*** Opening of MATERIAL FOR THIS TASK ***

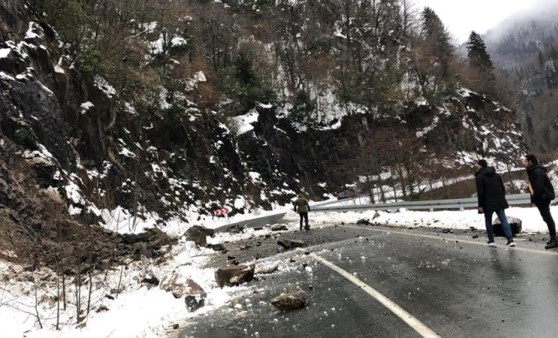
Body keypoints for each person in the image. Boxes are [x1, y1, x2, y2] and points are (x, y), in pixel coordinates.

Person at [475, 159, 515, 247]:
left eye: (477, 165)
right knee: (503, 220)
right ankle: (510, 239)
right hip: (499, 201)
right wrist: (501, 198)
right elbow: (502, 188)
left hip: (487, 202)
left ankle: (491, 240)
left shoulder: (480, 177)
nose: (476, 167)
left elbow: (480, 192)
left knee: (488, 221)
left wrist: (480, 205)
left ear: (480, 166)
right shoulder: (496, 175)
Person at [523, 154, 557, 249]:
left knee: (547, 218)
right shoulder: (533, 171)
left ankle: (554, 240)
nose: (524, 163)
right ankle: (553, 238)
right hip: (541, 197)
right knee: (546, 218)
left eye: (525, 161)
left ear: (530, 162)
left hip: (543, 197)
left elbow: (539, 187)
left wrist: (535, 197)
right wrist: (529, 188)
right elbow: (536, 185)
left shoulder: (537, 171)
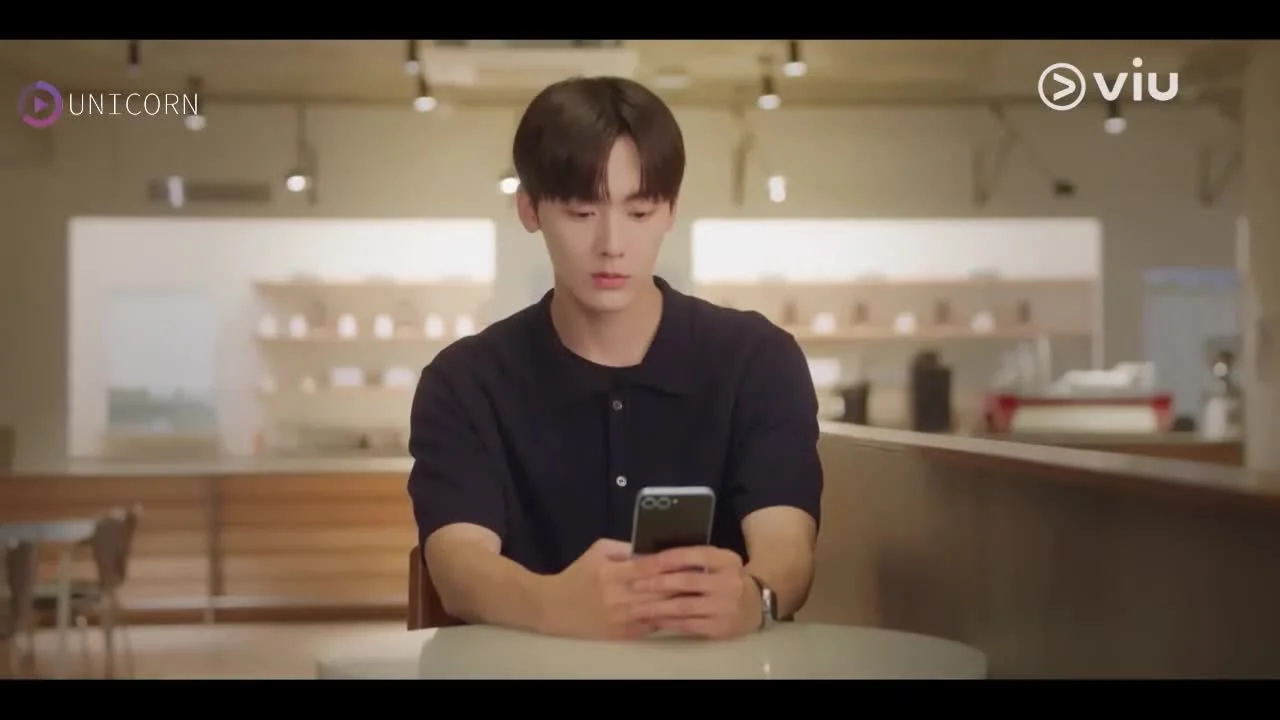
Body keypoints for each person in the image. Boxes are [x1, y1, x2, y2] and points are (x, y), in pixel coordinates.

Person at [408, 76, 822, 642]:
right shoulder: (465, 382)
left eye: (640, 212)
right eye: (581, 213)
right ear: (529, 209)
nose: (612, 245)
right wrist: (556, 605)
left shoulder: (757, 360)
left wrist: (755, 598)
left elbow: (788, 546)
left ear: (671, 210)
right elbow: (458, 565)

*** Close of MATERIAL FOR THIS TASK ***
*** Opening of MATERIAL FOR THIS TASK ***

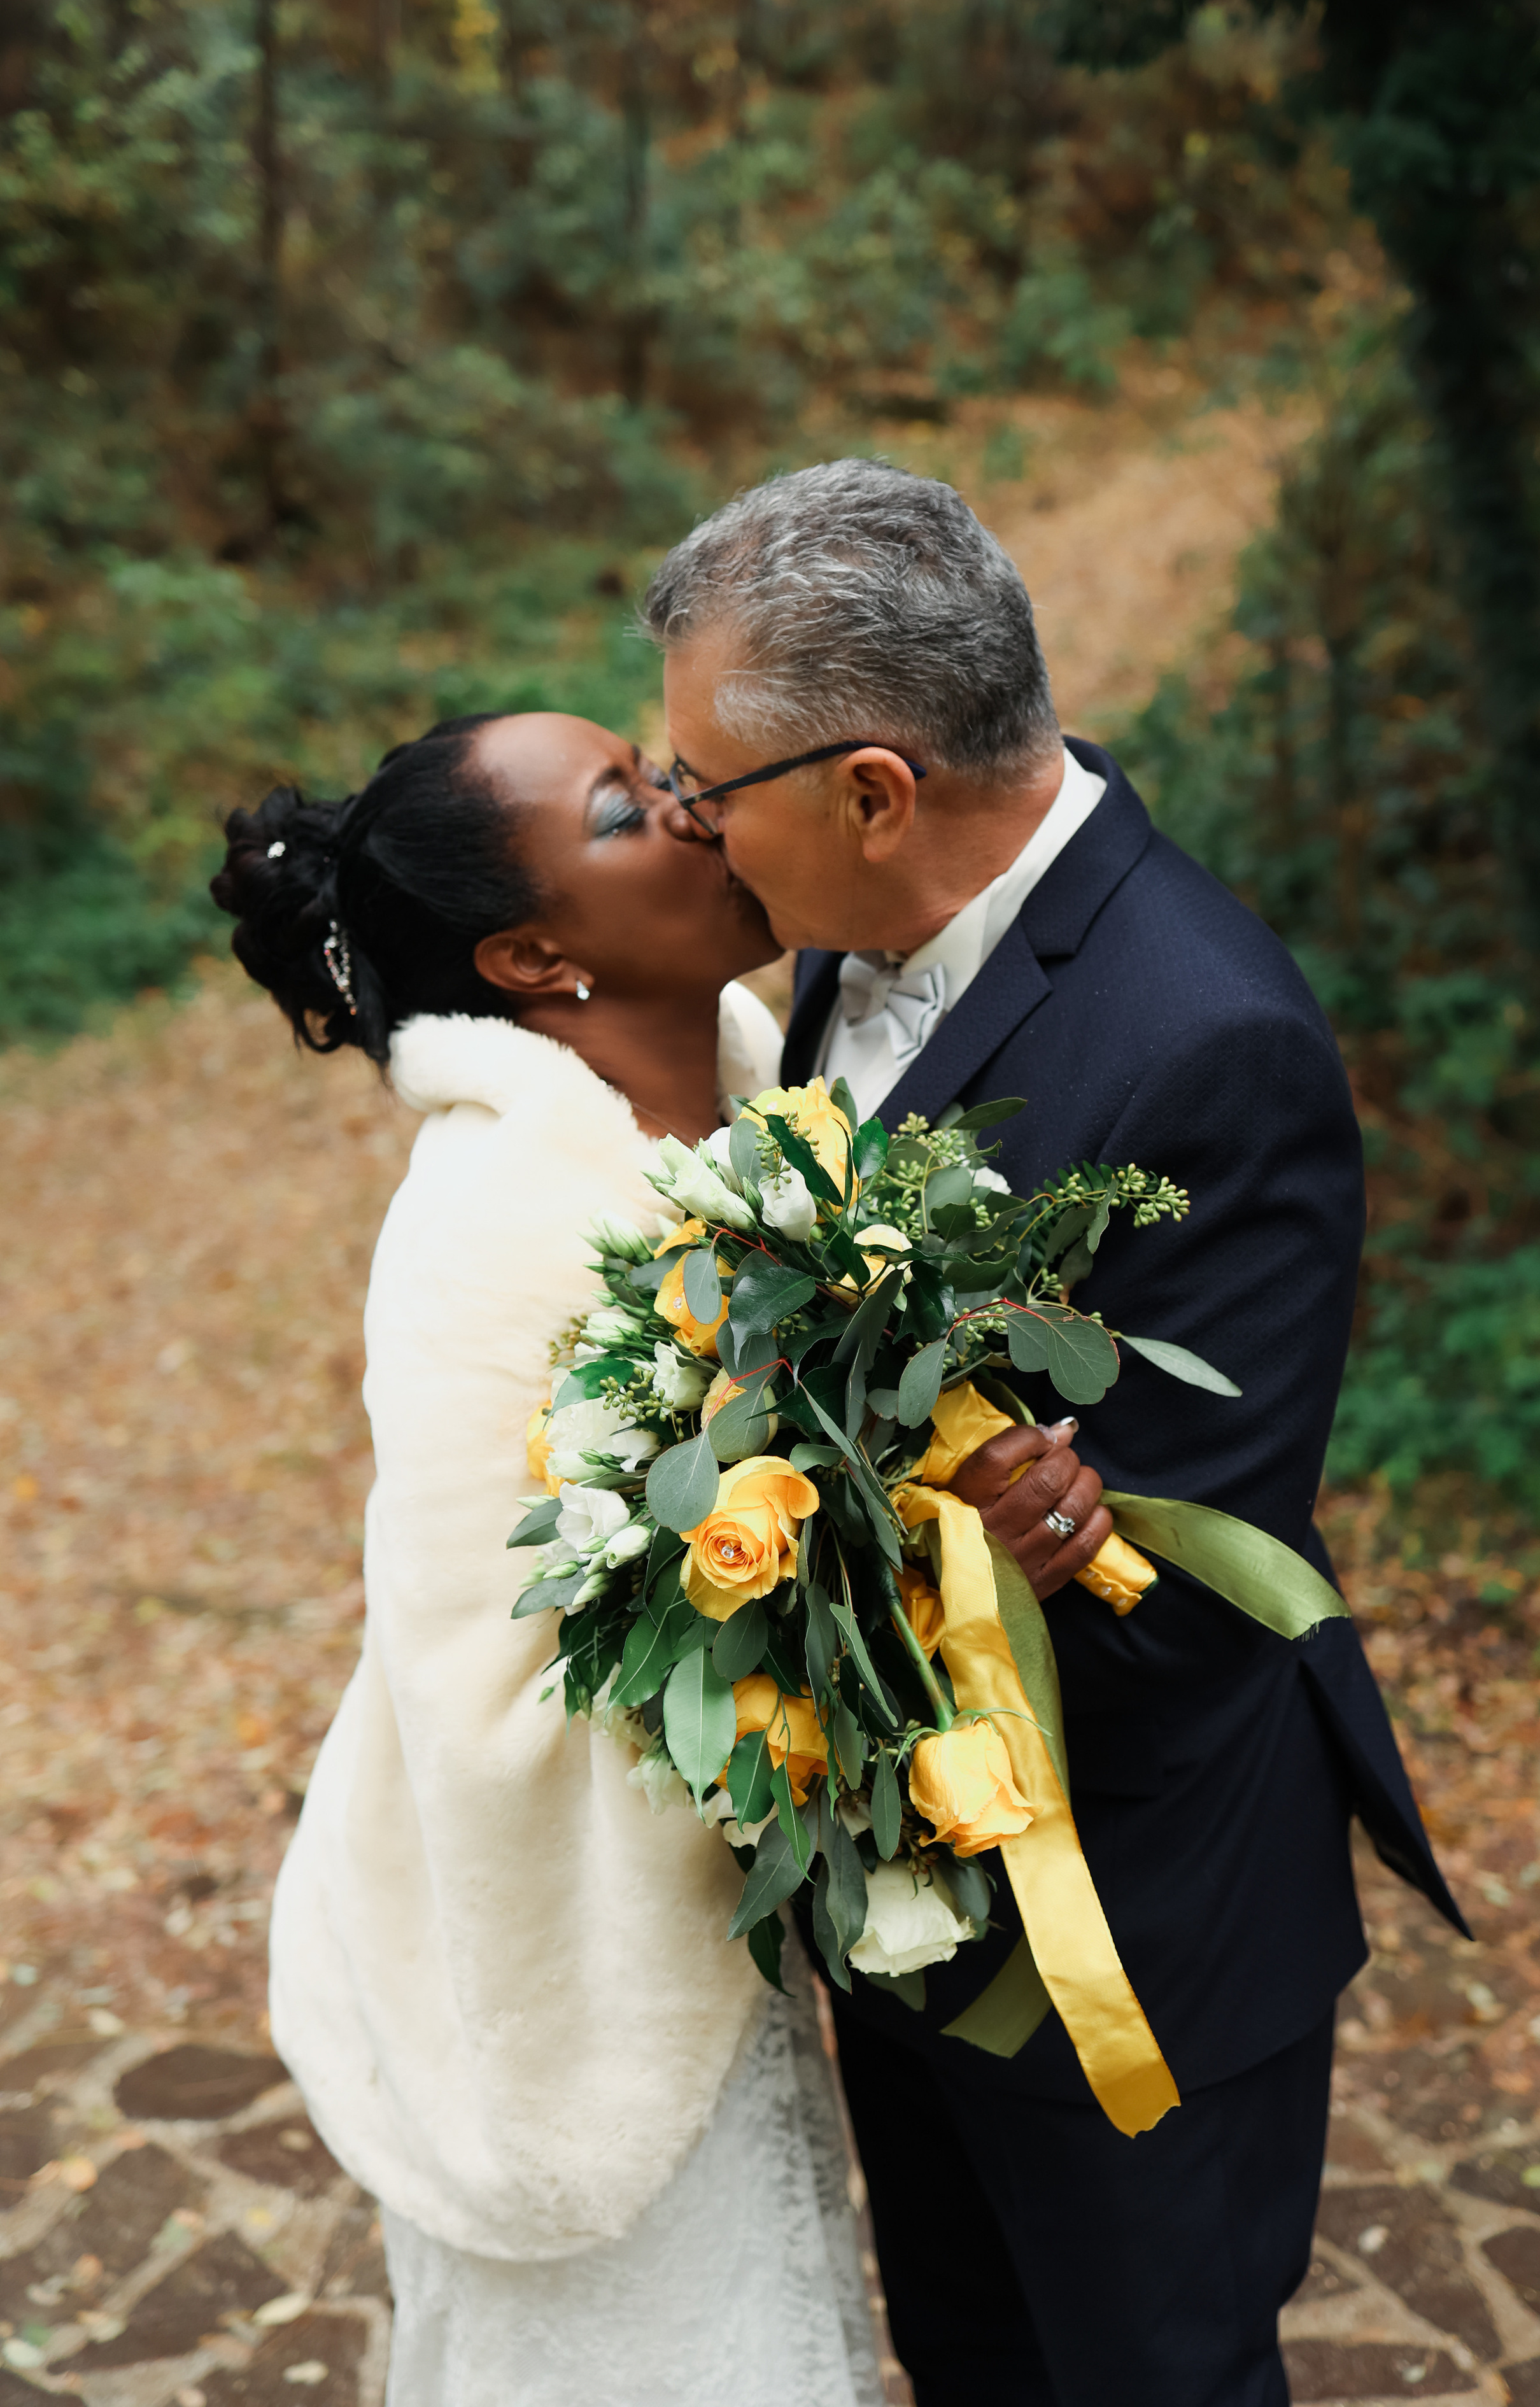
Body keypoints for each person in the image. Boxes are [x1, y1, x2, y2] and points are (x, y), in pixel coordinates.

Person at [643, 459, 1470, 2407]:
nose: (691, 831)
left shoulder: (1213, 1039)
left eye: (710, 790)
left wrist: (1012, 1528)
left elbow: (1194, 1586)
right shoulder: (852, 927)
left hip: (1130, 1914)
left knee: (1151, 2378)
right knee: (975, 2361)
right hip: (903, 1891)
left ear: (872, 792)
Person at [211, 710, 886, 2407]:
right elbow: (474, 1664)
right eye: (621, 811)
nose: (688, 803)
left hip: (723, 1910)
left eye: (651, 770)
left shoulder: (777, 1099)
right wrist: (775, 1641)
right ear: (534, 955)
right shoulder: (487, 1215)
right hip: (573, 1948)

*** Close of MATERIAL FOR THIS TASK ***

__INSTRUCTIONS TO FOLLOW__:
Only the lines above from the one with "right shoulder: (852, 927)" up to and including the one with "right hip: (573, 1948)" should be repeated, exactly as written.

__ANSWER AREA__:
right shoulder: (852, 927)
left hip: (1130, 1914)
left knee: (1151, 2378)
right knee: (975, 2361)
right hip: (903, 1891)
left ear: (872, 792)
Person at [211, 710, 886, 2407]:
right elbow: (474, 1664)
right eye: (621, 811)
nose: (688, 803)
left hip: (723, 1910)
left eye: (651, 770)
left shoulder: (777, 1099)
right wrist: (775, 1641)
right ear: (534, 955)
right shoulder: (487, 1215)
right hip: (573, 1948)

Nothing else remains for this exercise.